BORIS JOHNSON has sensationally undermined the prime minister in a article inside The Telegraph over the weekend – SIX days before Mrs May was due to give a key Brexit speech in Florence, Italy.
In the article, the Foreign Secretary and Brexit visionary laid out his plan for Britain’s exit from the EU, said Britain should NOT pay a divorce bill, added that Britain should NOT stay inside the Customs Union, or the Single Market and reiterated his £350m plan to save the NHS.
Many have seen the Johnson article as the start of a leadership battle inside the Tory party after Johnson was sent to the Carribean whilst arch-Remoaners Amber Rudd and Phillip Hammond stayed in London to put the final touches on Theresa May’s up-coming Brexit speech.
Rudd fired back at Boris on today’s Andrew Marr Show and accused Boris of ‘backseat driving the Brexit process’.
It is unlikely that the Foreign Secretary will face any serious backlash for his devious actions as Theresa May’s position is so weak, if she was to fire BoJo – the party would slip into a leadership process. The only reason Boris Johnson is Foreign Secretary is to stop him challenging the Prime Minister.
Brexiteers are LOVING Boris’ intervention but the Remainers have launched a tirade of backlash against Johnson for what many perceive as the start of a leadership bid.
BOJO’s BOLD BREXIT VISION
Britain will spend £350million a week on the NHS
“Once we have settled our accounts, we will take back control of roughly £350m per week. It would be a fine thing as many of us have pointed out if a lot of that money went on the NHS, provided we use that cash injection to modernise and make the most of new technology…
“One of the advantages of investing in the NHS – if we combine that investment with reform – is that we can turbo charge the role of our health service in driving bioscience.”
The UK will not pay to access the EU single market
“We would not expect to pay for access to their markets any more than they would expect to pay for access to ours.”

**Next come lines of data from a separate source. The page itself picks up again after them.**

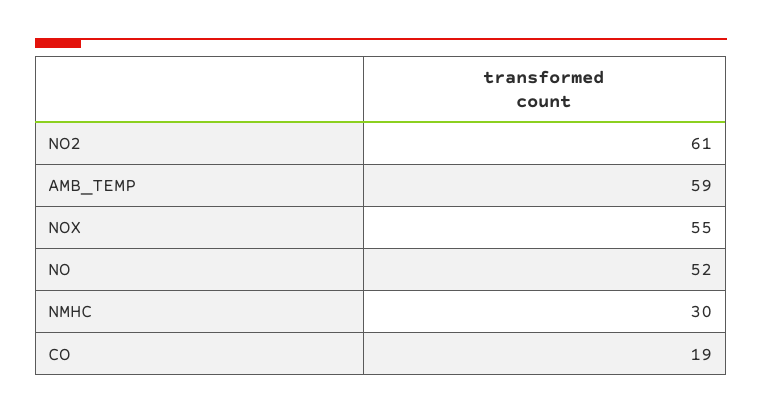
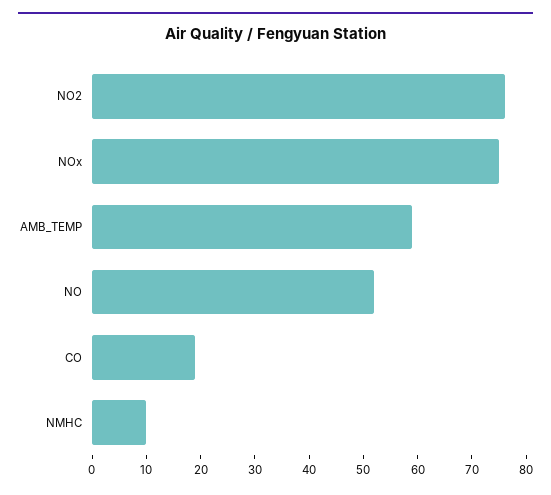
  {
-   "NO2": 61,
+   "NO2": 75,
    "AMB_TEMP": 59,
-   "NOX": 55,
+   "NOX": 75,
    "NO": 52,
-   "NMHC": 30,
+   "NMHC": 10,
    "CO": 19
  }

The door will not be slammed on migrants
“We will have an immigration [system] that suits the UK, not slamming the door – but welcoming the talent we need, from the EU and around the world. Of course we will make sure that business gets the skills it needs, but business will no longer be able to use immigration as an excuse not to invest in the young people of this country.”

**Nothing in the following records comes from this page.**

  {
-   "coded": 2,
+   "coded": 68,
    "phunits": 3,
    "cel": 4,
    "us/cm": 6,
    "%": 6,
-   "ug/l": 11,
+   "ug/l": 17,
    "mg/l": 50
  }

Taxes will be reformed – and the ‘tampon tax’ axed
“We should seize the opportunity of Brexit to reform our tax system. Andy Haldane the Bank of England’s chief economist argued in 2015 that our system is currently skewed so as to discourage investment.

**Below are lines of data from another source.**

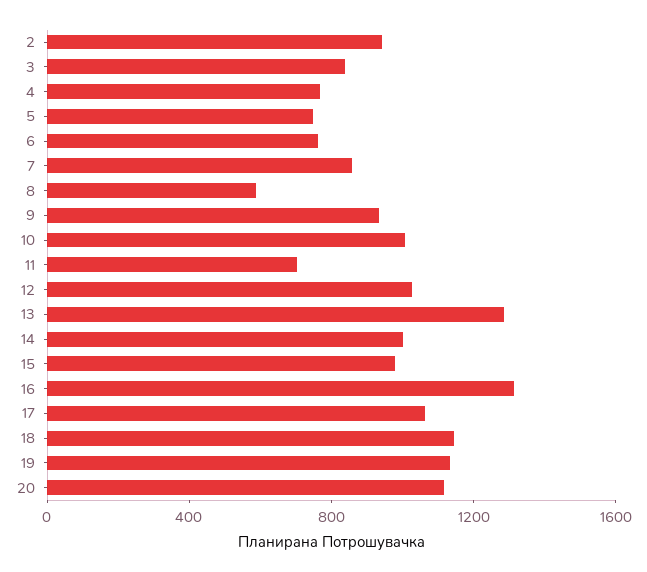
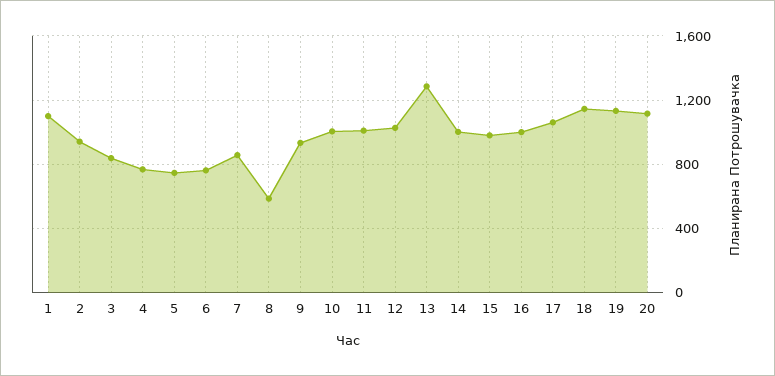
  {
    "2": 950,
    "3": 850,
    "4": 750,
    "5": 750,
    "6": 750,
    "7": 850,
    "8": 600,
    "9": 950,
    "10": 1000,
-   "11": 700,
+   "11": 1000,
    "12": 1050,
    "13": 1300,
    "14": 1000,
    "15": 1000,
-   "16": 1300,
+   "16": 1000,
    "17": 1050,
    "18": 1150,
    "19": 1150,
-   "20": 1100
+   "20": 1100,
+   "1": 1100
  }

“He believes that reform could raise output by around 20 per cent.
“Outside the EU there are obvious opportunities – in agriculture, fisheries, in the setting of indirect taxation.
“At the stroke of a pen, the Chancellor will be able to cut VAT on tampons; often demanded by parliament but – absurdly – legally impossible to deliver.”
Britain will be able to become a “champion” for free trade
“We will be able to get on and do free trade deals, to campaign for free trade that has lifted billions out of poverty and that so badly needs a new champion.”
Old friendships with Commonwealth countries will be renewed
“We will be able to intensify old friendships around the world, not least with fast-growing commonwealth economies, and to build a truly Global Britain.”
Brexit will be a success
“This country will succeed in our new national enterprise, and will succeed mightily.”
Foreigners could be prevented from buying homes in Britain
“It is often pointed out that the price of housing in certain parts of London may be increased by buyers from overseas. But there is no point in putting any kind of tax on foreign buyers, because the inhabitants of 27 other countries cannot legally be treated as foreign.”
Britain will borrow more to pay for the “infrastructure it deserves”
“We should use the opportunities afforded by historically low interest rates to give this country the infrastructure it deserves – and especially in London, the most dynamic and productive urban economy in Europe, where things seem frankly to have gone a bit quiet since the departure of the last Mayor.”
Work on gene therapy will be accelerated
“We will be able to accelerate our work on gene therapy – an infant science, now taking its first faltering steps, whose potential is gigantic.”